++++ Selected extract
Consumerist Fundamentalism
We live in an age of aggressive state managed capitalism, a system predicated on endless economic growth and the sating of endless desires. Boosted by the PR and advertising industries the ideology of consumerist fundamentalism is near inescapable. Like other brands of fundamentalism, the consumerist variant flies in the face of reason, elementary facts about the world we live in and the realities of human psychology. Based as it is on the expectation of constant economic growth consumerist ideology is obliged to pretend that we live on a planet of infinite resources. So despite the fact that it is now clear that we are endangering the possibility of decent life for ourselves on Earth (much less the other forms of life we “share” the planet with) the ideology is incapable of adapting to reality but instead continues to pretend that unbridled consumption can be sustained in the long run. The academic and activist Robert Jensen puts it this way:
Imagine that you are riding comfortably on a sleek train. You look out the window and see that not too far ahead the tracks end abruptly and that the train will derail if it continues moving ahead. You suggest that the train stop immediately and that the passengers go forward on foot. This will require a major shift in everyone’s way of travelling, of course, but it appears to you to be the only realistic option; to continue barrelling forward is to court catastrophic consequences. But when you propose this course of action, others who have grown comfortable riding on the train say, “Well we like the train and arguing that we should get off is not realistic…
The high priests of consumerist fundamentalism also pretend that the accumulation of consumer products will bring us happiness despite the fact that psychology and simple common sense, (it takes a minutes perusal of the celebrity press to see how miserable, delusional, and quasi psychotic many of the supposed winners of our society are), tell us otherwise. There is by now a substantial body of data showing that once basic survival needs are met extra income and consumer products have minimal effects in terms of long term happiness. Directly comparable to substance addiction – the acquisition of new products provides the consumer with a fleeting feeling of pleasure quickly followed by feelings of deflation and unhappiness – and like the addict the consumer feels compelled to to return to the source again and again in the hope of finally finding lasting happiness. Psychologists and writers such as Oliver James, James Hillman, Erich Fromm, Clive Hamilton and many others have told us what does contribute to human well-being: community, meaningful non-alienated work, relative economic equality, shared goals and values, and an altruistic other-centred orientation. These are all of course values and attitudes that the dominant institutions of our time at best fail to provide, and at worst actually destroy.
++++++++
### Assignment
Translate this sentence from the passage on consumerist fundamentalism into Spanish: "There is by now a substantial body of data showing that once basic survival needs are met extra income and consumer products have minimal effects in terms of long term happiness."
++++ Supplied entries
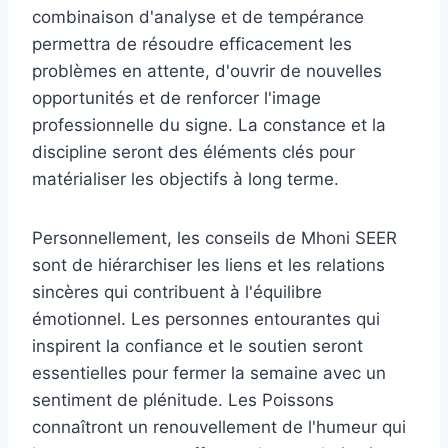
combinaison d'analyse et de tempérance
permettra de résoudre efficacement les
problèmes en attente, d'ouvrir de nouvelles
opportunités et de renforcer l'image
professionnelle du signe. La constance et la
discipline seront des éléments clés pour
matérialiser les objectifs à long terme.
Personnellement, les conseils de Mhoni SEER
sont de hiérarchiser les liens et les relations
sincères qui contribuent à l'équilibre
émotionnel. Les personnes entourantes qui
inspirent la confiance et le soutien seront
essentielles pour fermer la semaine avec un
sentiment de plénitude. Les Poissons
connaîtront un renouvellement de l'humeur qui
++++++++
### Exercise output
Existe ya un conjunto considerable de datos que muestra que, una vez cubiertas las necesidades básicas de supervivencia, los ingresos adicionales y los productos de consumo tienen efectos mínimos en cuanto a la felicidad a largo plazo.